Piro spürt all dem nach und schnell ist ihm wichtig, es nicht bei einem Wanderer allein zu belassen. So zeigt er eine spezielle Fassung der „Winterreise“ von Gregor Meyer mit dem Opernchor des Volkstheaters (Leitung: Csaba Grünfelder), Baritonsolist (Grzegorz Sobczak), begleitet von zwei Akkordeons, die weite szenische Möglichkeiten eröffnet.

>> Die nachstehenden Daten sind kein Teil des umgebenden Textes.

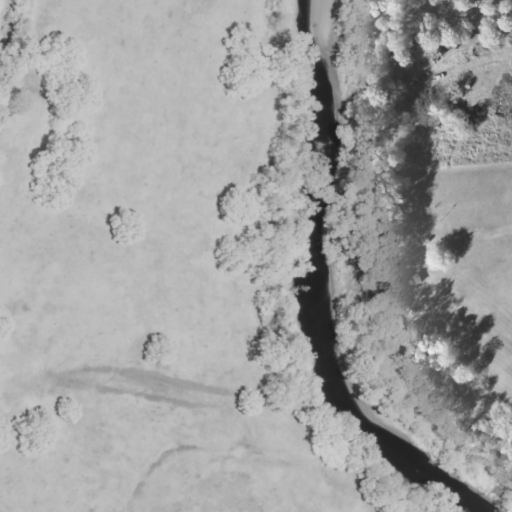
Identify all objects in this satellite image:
river: (314, 297)
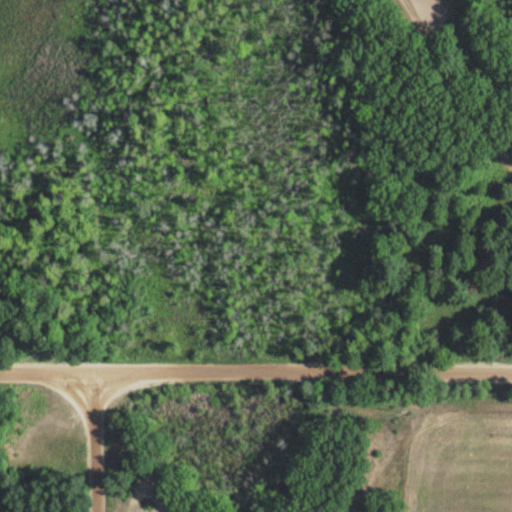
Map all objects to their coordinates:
road: (455, 84)
road: (255, 372)
road: (95, 442)
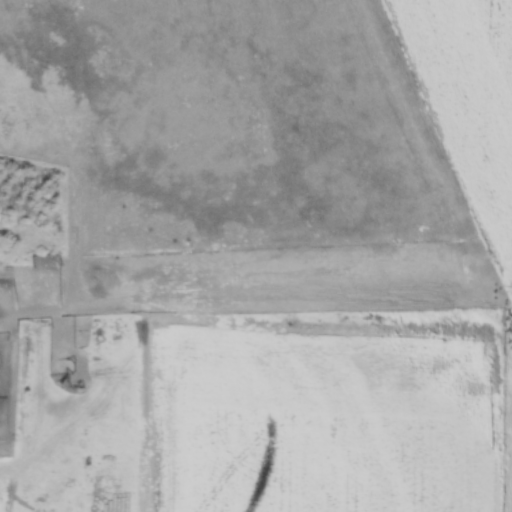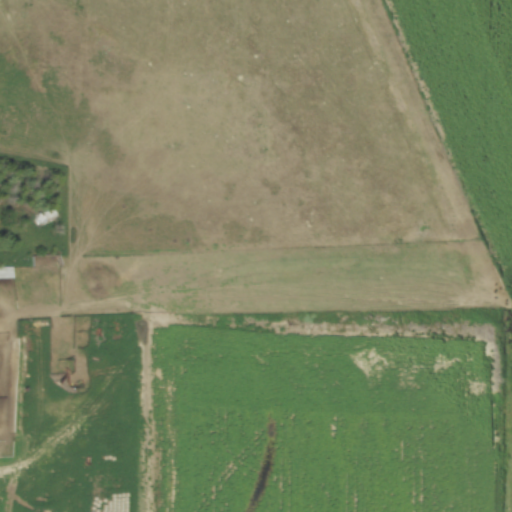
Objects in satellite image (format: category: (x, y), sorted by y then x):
building: (44, 260)
building: (5, 272)
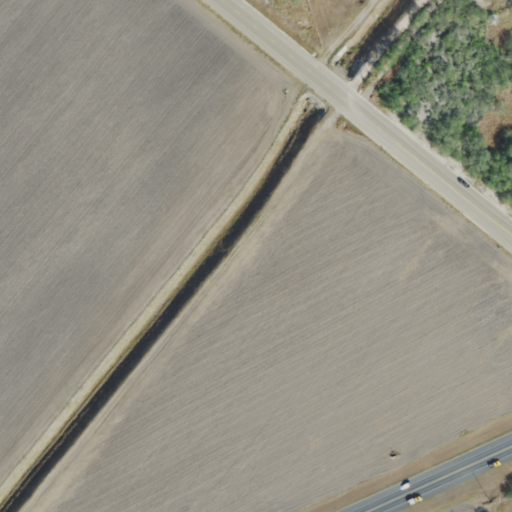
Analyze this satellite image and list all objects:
road: (368, 118)
road: (442, 480)
crop: (473, 506)
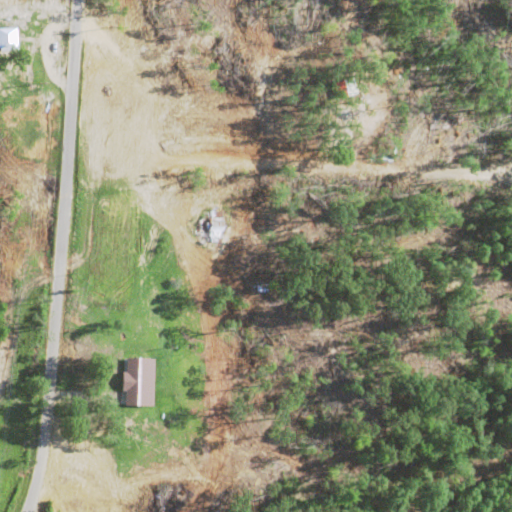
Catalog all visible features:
building: (7, 39)
building: (207, 234)
road: (67, 257)
building: (137, 384)
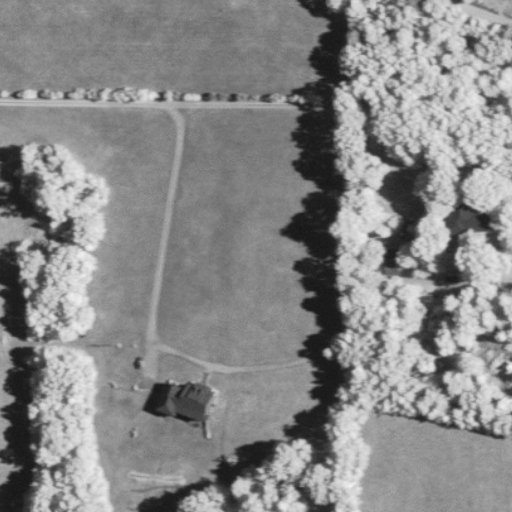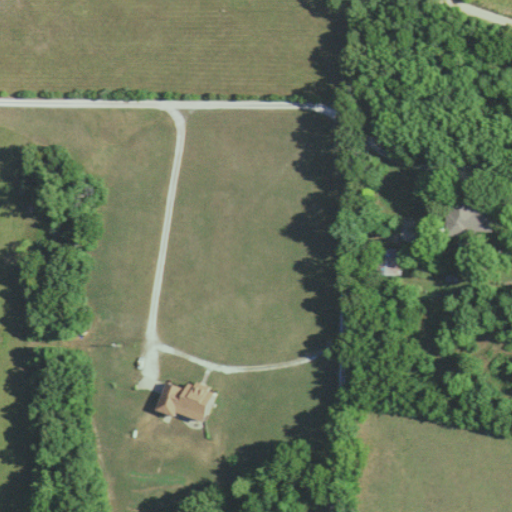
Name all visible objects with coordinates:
road: (474, 11)
road: (370, 132)
road: (351, 141)
building: (467, 223)
road: (449, 253)
building: (386, 263)
building: (186, 402)
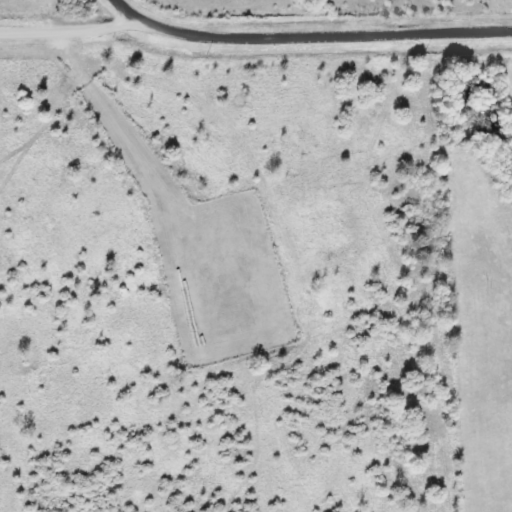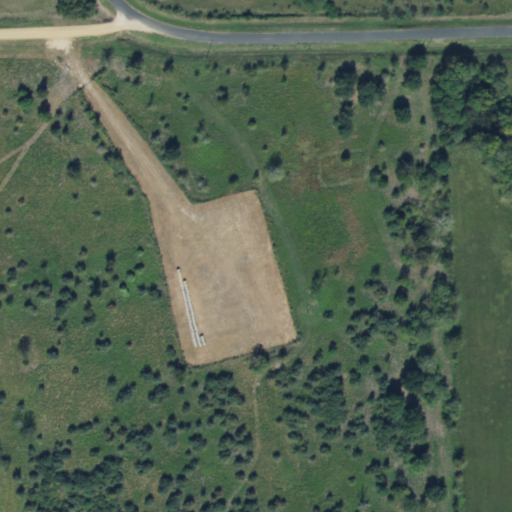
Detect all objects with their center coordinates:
road: (67, 31)
road: (308, 35)
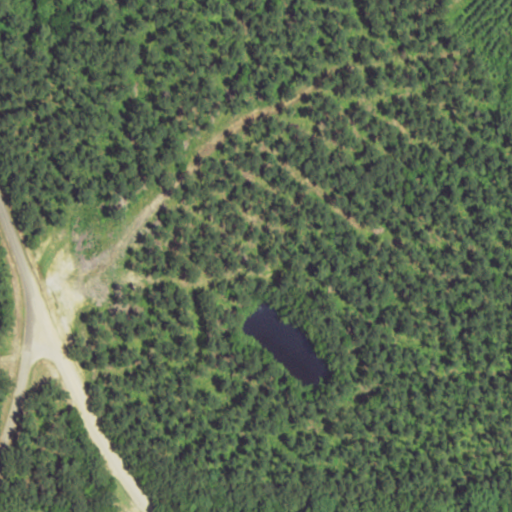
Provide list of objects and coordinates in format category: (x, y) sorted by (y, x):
road: (37, 361)
road: (103, 420)
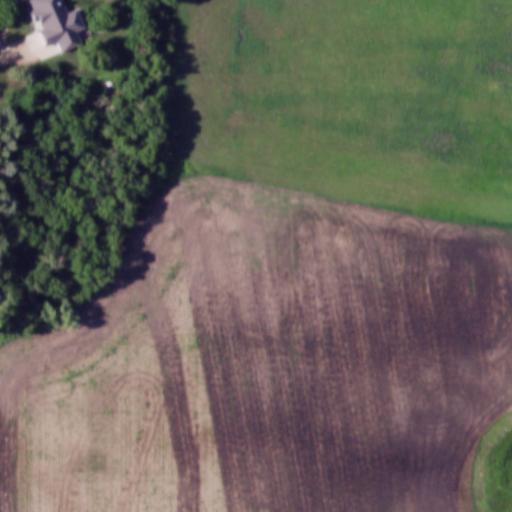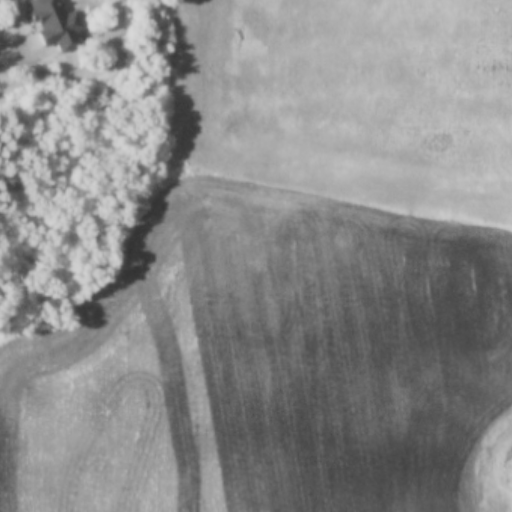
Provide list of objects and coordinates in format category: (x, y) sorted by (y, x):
building: (65, 3)
road: (8, 16)
building: (32, 42)
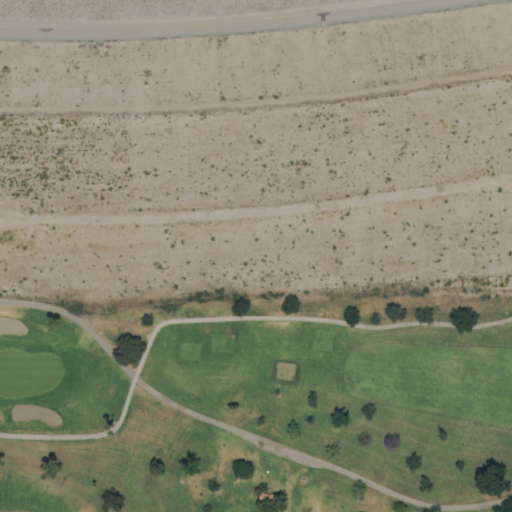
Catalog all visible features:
road: (225, 25)
park: (248, 150)
dam: (246, 225)
park: (252, 259)
road: (221, 317)
park: (209, 346)
park: (26, 372)
road: (241, 434)
building: (266, 499)
park: (234, 509)
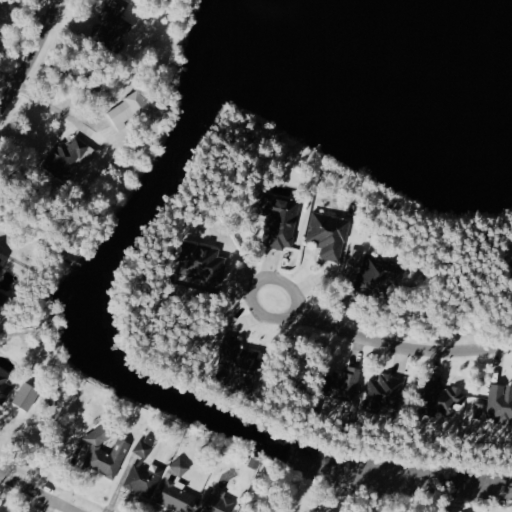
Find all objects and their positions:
building: (113, 26)
building: (114, 27)
road: (33, 59)
building: (130, 108)
road: (56, 110)
building: (129, 110)
building: (66, 157)
building: (71, 160)
building: (279, 218)
building: (280, 221)
building: (329, 235)
building: (511, 258)
building: (2, 259)
building: (2, 261)
building: (201, 262)
building: (202, 263)
building: (511, 263)
building: (377, 273)
road: (389, 344)
building: (236, 362)
building: (237, 364)
building: (341, 384)
building: (343, 385)
building: (4, 386)
building: (5, 387)
building: (386, 392)
building: (385, 393)
building: (25, 397)
building: (26, 398)
building: (442, 398)
building: (443, 399)
building: (500, 403)
building: (500, 404)
building: (100, 433)
building: (144, 445)
building: (147, 446)
building: (106, 454)
building: (106, 459)
building: (254, 461)
building: (181, 466)
building: (181, 467)
building: (157, 470)
building: (145, 479)
building: (143, 482)
road: (38, 494)
building: (176, 498)
building: (178, 499)
building: (218, 502)
building: (213, 503)
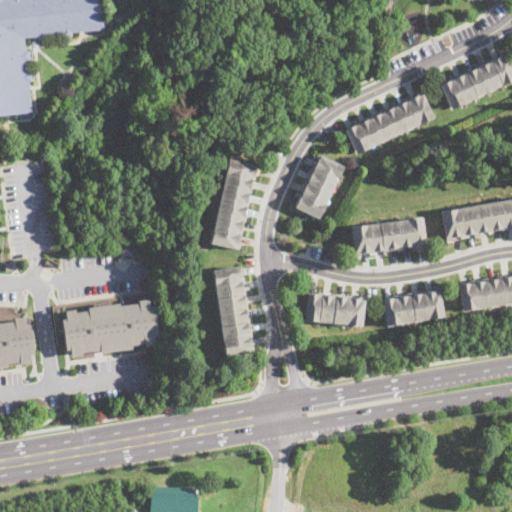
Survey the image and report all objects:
building: (493, 0)
building: (35, 40)
building: (35, 40)
building: (69, 76)
building: (477, 79)
building: (477, 80)
road: (320, 119)
building: (388, 122)
building: (387, 123)
building: (318, 185)
building: (317, 186)
building: (231, 202)
building: (231, 203)
building: (476, 216)
building: (477, 217)
building: (387, 234)
building: (387, 234)
road: (255, 261)
building: (8, 265)
road: (36, 274)
road: (389, 275)
road: (71, 276)
building: (486, 291)
building: (486, 292)
building: (412, 306)
building: (412, 307)
building: (334, 308)
building: (333, 309)
building: (231, 310)
building: (231, 310)
building: (109, 326)
building: (109, 326)
building: (15, 340)
building: (15, 341)
road: (292, 367)
road: (403, 367)
road: (274, 368)
road: (73, 382)
road: (395, 384)
road: (284, 385)
road: (397, 408)
road: (50, 417)
road: (142, 440)
road: (279, 463)
building: (172, 502)
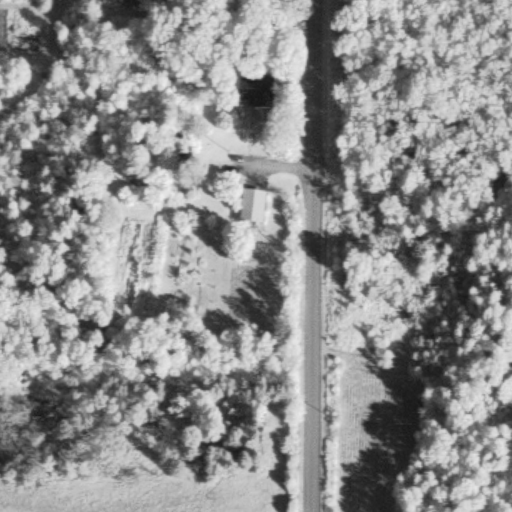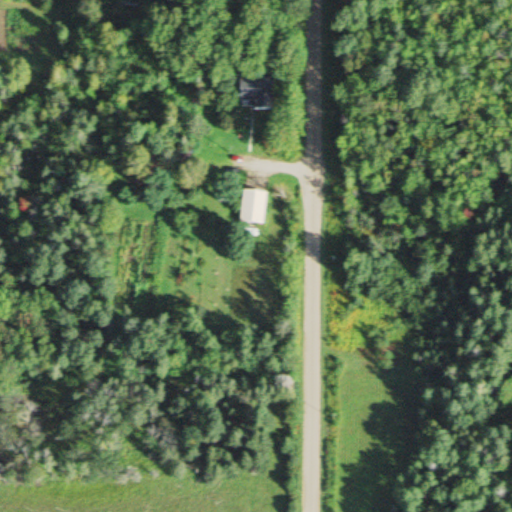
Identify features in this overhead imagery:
building: (253, 94)
building: (250, 208)
road: (324, 255)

Auf diese Weise entsteht nicht das zu erwartende Zusammenspiel zwischen einem Individuum und Klavier, sondern eine Gruppe an Menschen, die miteinander agieren muss. Viele Individuen, die sich mit Traumata und Erinnerungen auseinandersetzen und feststellen, dass Flucht nicht die beste Möglichkeit ist.
Wegweisend für das Regieteam ist es, das Publikum als Teil der Inszenierung zu sehen, die mit den Sänger:innen gemeinsam ein immersives Erlebnis und eine Reise durchleben. Die multimediale Produktion wird mit einem zeitgenössischen Kostüm- und Bühnenbild von Lisa Moro und der poetischen und kraftvollen Videokunst von Janic Bebi unterstützt. Eine Film-Ebene und eine Live-Kamera werden viele Eindrücke und Perspektiven zeigen, die auch gezielt Blicke in verschiedene Richtungen lenken können.
„Man wird vielleicht nicht unbedingt Schuberts ,Winterreise‘ erleben, aber man wird eine Rostocker ,Winterreise‘ erleben“, erklärt Piro. „Eine Reise, in der man hoffentlich anknüpfen kann an Punkte, die einen selbst beschäftigen – mit sich, mit der Gesellschaft und mit der Stadt.“
„Die Winterreise“
01. & 07.03.2025 · 19.30 Uhr · Nikolaikirche
02. & 09.03.2025 · 18.00 Uhr · Nikolaikirche
Bild: Bariton Grzegorz Sobczak und der Opernchor des Volkstheaters begeben sich in der Nikolaikirche auf eine melancholische „Winterreise“.